ENTRIES PROVIDED:
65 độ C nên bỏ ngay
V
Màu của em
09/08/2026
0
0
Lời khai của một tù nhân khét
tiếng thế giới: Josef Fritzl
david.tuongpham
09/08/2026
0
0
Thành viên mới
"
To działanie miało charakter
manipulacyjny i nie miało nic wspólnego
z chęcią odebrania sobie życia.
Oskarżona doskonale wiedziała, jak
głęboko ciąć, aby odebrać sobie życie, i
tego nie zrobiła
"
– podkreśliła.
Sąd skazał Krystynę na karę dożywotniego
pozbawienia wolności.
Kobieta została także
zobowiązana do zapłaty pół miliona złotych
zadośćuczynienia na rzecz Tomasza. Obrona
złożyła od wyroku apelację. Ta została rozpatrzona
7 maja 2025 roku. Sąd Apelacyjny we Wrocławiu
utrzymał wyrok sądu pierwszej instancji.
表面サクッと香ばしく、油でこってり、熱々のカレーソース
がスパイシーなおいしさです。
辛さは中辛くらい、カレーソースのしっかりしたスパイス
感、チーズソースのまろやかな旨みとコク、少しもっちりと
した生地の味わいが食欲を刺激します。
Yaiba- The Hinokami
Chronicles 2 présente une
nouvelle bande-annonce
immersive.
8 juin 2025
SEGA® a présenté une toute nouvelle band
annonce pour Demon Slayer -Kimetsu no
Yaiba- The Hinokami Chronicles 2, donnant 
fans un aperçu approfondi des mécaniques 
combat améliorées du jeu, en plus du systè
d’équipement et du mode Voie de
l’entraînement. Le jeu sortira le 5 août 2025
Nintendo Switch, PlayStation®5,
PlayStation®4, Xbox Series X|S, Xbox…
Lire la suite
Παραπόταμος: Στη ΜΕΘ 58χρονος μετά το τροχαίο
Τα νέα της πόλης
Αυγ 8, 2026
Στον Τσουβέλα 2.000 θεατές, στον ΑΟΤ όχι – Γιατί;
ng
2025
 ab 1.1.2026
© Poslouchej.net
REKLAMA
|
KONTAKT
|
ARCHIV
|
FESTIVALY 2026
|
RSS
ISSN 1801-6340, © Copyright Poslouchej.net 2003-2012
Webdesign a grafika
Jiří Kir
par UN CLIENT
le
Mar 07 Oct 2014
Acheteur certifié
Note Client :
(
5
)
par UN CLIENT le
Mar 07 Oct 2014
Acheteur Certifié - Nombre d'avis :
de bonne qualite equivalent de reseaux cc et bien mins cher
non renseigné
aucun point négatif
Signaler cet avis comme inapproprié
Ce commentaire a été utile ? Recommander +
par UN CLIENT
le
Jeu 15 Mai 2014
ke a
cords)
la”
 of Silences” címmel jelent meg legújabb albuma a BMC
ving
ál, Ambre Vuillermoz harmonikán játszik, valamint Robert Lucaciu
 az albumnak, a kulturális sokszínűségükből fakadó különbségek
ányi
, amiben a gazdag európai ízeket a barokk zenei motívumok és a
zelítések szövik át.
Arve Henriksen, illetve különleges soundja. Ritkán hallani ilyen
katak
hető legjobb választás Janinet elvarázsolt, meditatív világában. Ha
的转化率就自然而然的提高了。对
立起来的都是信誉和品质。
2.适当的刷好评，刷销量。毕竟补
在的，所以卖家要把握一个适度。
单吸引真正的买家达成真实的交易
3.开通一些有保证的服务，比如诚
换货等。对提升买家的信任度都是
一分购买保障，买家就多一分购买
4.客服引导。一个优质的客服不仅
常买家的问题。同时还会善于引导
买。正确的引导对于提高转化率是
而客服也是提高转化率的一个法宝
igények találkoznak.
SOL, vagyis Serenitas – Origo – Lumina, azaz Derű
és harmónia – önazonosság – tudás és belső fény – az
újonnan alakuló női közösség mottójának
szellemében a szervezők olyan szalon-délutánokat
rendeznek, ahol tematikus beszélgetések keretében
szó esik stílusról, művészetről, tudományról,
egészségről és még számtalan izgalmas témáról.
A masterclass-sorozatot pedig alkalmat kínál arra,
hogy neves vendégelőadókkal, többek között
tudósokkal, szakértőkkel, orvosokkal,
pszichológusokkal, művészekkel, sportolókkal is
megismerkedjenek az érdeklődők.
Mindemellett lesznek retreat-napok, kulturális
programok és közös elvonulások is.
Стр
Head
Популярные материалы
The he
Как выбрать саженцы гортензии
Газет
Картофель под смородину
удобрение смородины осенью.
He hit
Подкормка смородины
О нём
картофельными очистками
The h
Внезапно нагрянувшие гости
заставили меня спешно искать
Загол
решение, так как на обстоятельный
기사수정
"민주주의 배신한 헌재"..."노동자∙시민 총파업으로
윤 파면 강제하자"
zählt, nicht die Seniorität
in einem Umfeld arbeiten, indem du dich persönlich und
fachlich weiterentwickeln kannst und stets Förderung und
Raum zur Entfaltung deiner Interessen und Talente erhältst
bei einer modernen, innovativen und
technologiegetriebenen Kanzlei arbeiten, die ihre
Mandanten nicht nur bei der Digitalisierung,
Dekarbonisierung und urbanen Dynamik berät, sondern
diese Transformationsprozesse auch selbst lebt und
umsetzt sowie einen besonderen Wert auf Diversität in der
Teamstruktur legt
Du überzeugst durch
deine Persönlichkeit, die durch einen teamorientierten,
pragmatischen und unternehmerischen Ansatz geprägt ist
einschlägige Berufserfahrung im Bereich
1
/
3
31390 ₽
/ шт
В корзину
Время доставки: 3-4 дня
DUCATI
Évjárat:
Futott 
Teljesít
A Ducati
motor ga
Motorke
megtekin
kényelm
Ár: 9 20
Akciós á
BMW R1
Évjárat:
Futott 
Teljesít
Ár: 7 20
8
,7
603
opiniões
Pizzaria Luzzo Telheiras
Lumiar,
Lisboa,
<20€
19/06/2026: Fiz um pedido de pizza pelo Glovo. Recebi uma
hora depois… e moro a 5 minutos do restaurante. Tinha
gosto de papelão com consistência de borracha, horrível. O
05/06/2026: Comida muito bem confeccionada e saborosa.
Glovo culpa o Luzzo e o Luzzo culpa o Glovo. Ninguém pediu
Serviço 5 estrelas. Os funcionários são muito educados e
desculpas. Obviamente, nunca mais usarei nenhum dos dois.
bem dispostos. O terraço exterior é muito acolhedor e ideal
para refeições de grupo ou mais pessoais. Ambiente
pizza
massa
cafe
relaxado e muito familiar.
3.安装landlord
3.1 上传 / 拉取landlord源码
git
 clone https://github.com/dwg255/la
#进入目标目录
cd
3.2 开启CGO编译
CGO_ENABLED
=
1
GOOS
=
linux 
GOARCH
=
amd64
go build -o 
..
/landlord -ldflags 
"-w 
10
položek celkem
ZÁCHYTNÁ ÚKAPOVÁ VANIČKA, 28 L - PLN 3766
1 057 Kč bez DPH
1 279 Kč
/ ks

TASK TO COMPLETE: Output the full listing above word for word.

WRITTEN SOLUTION:
65 độ C nên bỏ ngay
V
Màu của em
09/08/2026
0
0
Lời khai của một tù nhân khét
tiếng thế giới: Josef Fritzl
david.tuongpham
09/08/2026
0
0
Thành viên mới
"
To działanie miało charakter
manipulacyjny i nie miało nic wspólnego
z chęcią odebrania sobie życia.
Oskarżona doskonale wiedziała, jak
głęboko ciąć, aby odebrać sobie życie, i
tego nie zrobiła
"
– podkreśliła.
Sąd skazał Krystynę na karę dożywotniego
pozbawienia wolności.
Kobieta została także
zobowiązana do zapłaty pół miliona złotych
zadośćuczynienia na rzecz Tomasza. Obrona
złożyła od wyroku apelację. Ta została rozpatrzona
7 maja 2025 roku. Sąd Apelacyjny we Wrocławiu
utrzymał wyrok sądu pierwszej instancji.
表面サクッと香ばしく、油でこってり、熱々のカレーソース
がスパイシーなおいしさです。
辛さは中辛くらい、カレーソースのしっかりしたスパイス
感、チーズソースのまろやかな旨みとコク、少しもっちりと
した生地の味わいが食欲を刺激します。
Yaiba- The Hinokami
Chronicles 2 présente une
nouvelle bande-annonce
immersive.
8 juin 2025
SEGA® a présenté une toute nouvelle band
annonce pour Demon Slayer -Kimetsu no
Yaiba- The Hinokami Chronicles 2, donnant 
fans un aperçu approfondi des mécaniques 
combat améliorées du jeu, en plus du systè
d’équipement et du mode Voie de
l’entraînement. Le jeu sortira le 5 août 2025
Nintendo Switch, PlayStation®5,
PlayStation®4, Xbox Series X|S, Xbox…
Lire la suite
Παραπόταμος: Στη ΜΕΘ 58χρονος μετά το τροχαίο
Τα νέα της πόλης
Αυγ 8, 2026
Στον Τσουβέλα 2.000 θεατές, στον ΑΟΤ όχι – Γιατί;
ng
2025
 ab 1.1.2026
© Poslouchej.net
REKLAMA
|
KONTAKT
|
ARCHIV
|
FESTIVALY 2026
|
RSS
ISSN 1801-6340, © Copyright Poslouchej.net 2003-2012
Webdesign a grafika
Jiří Kir
par UN CLIENT
le
Mar 07 Oct 2014
Acheteur certifié
Note Client :
(
5
)
par UN CLIENT le
Mar 07 Oct 2014
Acheteur Certifié - Nombre d'avis :
de bonne qualite equivalent de reseaux cc et bien mins cher
non renseigné
aucun point négatif
Signaler cet avis comme inapproprié
Ce commentaire a été utile ? Recommander +
par UN CLIENT
le
Jeu 15 Mai 2014
ke a
cords)
la”
 of Silences” címmel jelent meg legújabb albuma a BMC
ving
ál, Ambre Vuillermoz harmonikán játszik, valamint Robert Lucaciu
 az albumnak, a kulturális sokszínűségükből fakadó különbségek
ányi
, amiben a gazdag európai ízeket a barokk zenei motívumok és a
zelítések szövik át.
Arve Henriksen, illetve különleges soundja. Ritkán hallani ilyen
katak
hető legjobb választás Janinet elvarázsolt, meditatív világában. Ha
的转化率就自然而然的提高了。对
立起来的都是信誉和品质。
2.适当的刷好评，刷销量。毕竟补
在的，所以卖家要把握一个适度。
单吸引真正的买家达成真实的交易
3.开通一些有保证的服务，比如诚
换货等。对提升买家的信任度都是
一分购买保障，买家就多一分购买
4.客服引导。一个优质的客服不仅
常买家的问题。同时还会善于引导
买。正确的引导对于提高转化率是
而客服也是提高转化率的一个法宝
igények találkoznak.
SOL, vagyis Serenitas – Origo – Lumina, azaz Derű
és harmónia – önazonosság – tudás és belső fény – az
újonnan alakuló női közösség mottójának
szellemében a szervezők olyan szalon-délutánokat
rendeznek, ahol tematikus beszélgetések keretében
szó esik stílusról, művészetről, tudományról,
egészségről és még számtalan izgalmas témáról.
A masterclass-sorozatot pedig alkalmat kínál arra,
hogy neves vendégelőadókkal, többek között
tudósokkal, szakértőkkel, orvosokkal,
pszichológusokkal, művészekkel, sportolókkal is
megismerkedjenek az érdeklődők.
Mindemellett lesznek retreat-napok, kulturális
programok és közös elvonulások is.
Стр
Head
Популярные материалы
The he
Как выбрать саженцы гортензии
Газет
Картофель под смородину
удобрение смородины осенью.
He hit
Подкормка смородины
О нём
картофельными очистками
The h
Внезапно нагрянувшие гости
заставили меня спешно искать
Загол
решение, так как на обстоятельный
기사수정
"민주주의 배신한 헌재"..."노동자∙시민 총파업으로
윤 파면 강제하자"
zählt, nicht die Seniorität
in einem Umfeld arbeiten, indem du dich persönlich und
fachlich weiterentwickeln kannst und stets Förderung und
Raum zur Entfaltung deiner Interessen und Talente erhältst
bei einer modernen, innovativen und
technologiegetriebenen Kanzlei arbeiten, die ihre
Mandanten nicht nur bei der Digitalisierung,
Dekarbonisierung und urbanen Dynamik berät, sondern
diese Transformationsprozesse auch selbst lebt und
umsetzt sowie einen besonderen Wert auf Diversität in der
Teamstruktur legt
Du überzeugst durch
deine Persönlichkeit, die durch einen teamorientierten,
pragmatischen und unternehmerischen Ansatz geprägt ist
einschlägige Berufserfahrung im Bereich
1
/
3
31390 ₽
/ шт
В корзину
Время доставки: 3-4 дня
DUCATI
Évjárat:
Futott 
Teljesít
A Ducati
motor ga
Motorke
megtekin
kényelm
Ár: 9 20
Akciós á
BMW R1
Évjárat:
Futott 
Teljesít
Ár: 7 20
8
,7
603
opiniões
Pizzaria Luzzo Telheiras
Lumiar,
Lisboa,
<20€
19/06/2026: Fiz um pedido de pizza pelo Glovo. Recebi uma
hora depois… e moro a 5 minutos do restaurante. Tinha
gosto de papelão com consistência de borracha, horrível. O
05/06/2026: Comida muito bem confeccionada e saborosa.
Glovo culpa o Luzzo e o Luzzo culpa o Glovo. Ninguém pediu
Serviço 5 estrelas. Os funcionários são muito educados e
desculpas. Obviamente, nunca mais usarei nenhum dos dois.
bem dispostos. O terraço exterior é muito acolhedor e ideal
para refeições de grupo ou mais pessoais. Ambiente
pizza
massa
cafe
relaxado e muito familiar.
3.安装landlord
3.1 上传 / 拉取landlord源码
git
 clone https://github.com/dwg255/la
#进入目标目录
cd
3.2 开启CGO编译
CGO_ENABLED
=
1
GOOS
=
linux 
GOARCH
=
amd64
go build -o 
..
/landlord -ldflags 
"-w 
10
položek celkem
ZÁCHYTNÁ ÚKAPOVÁ VANIČKA, 28 L - PLN 3766
1 057 Kč bez DPH
1 279 Kč
/ ks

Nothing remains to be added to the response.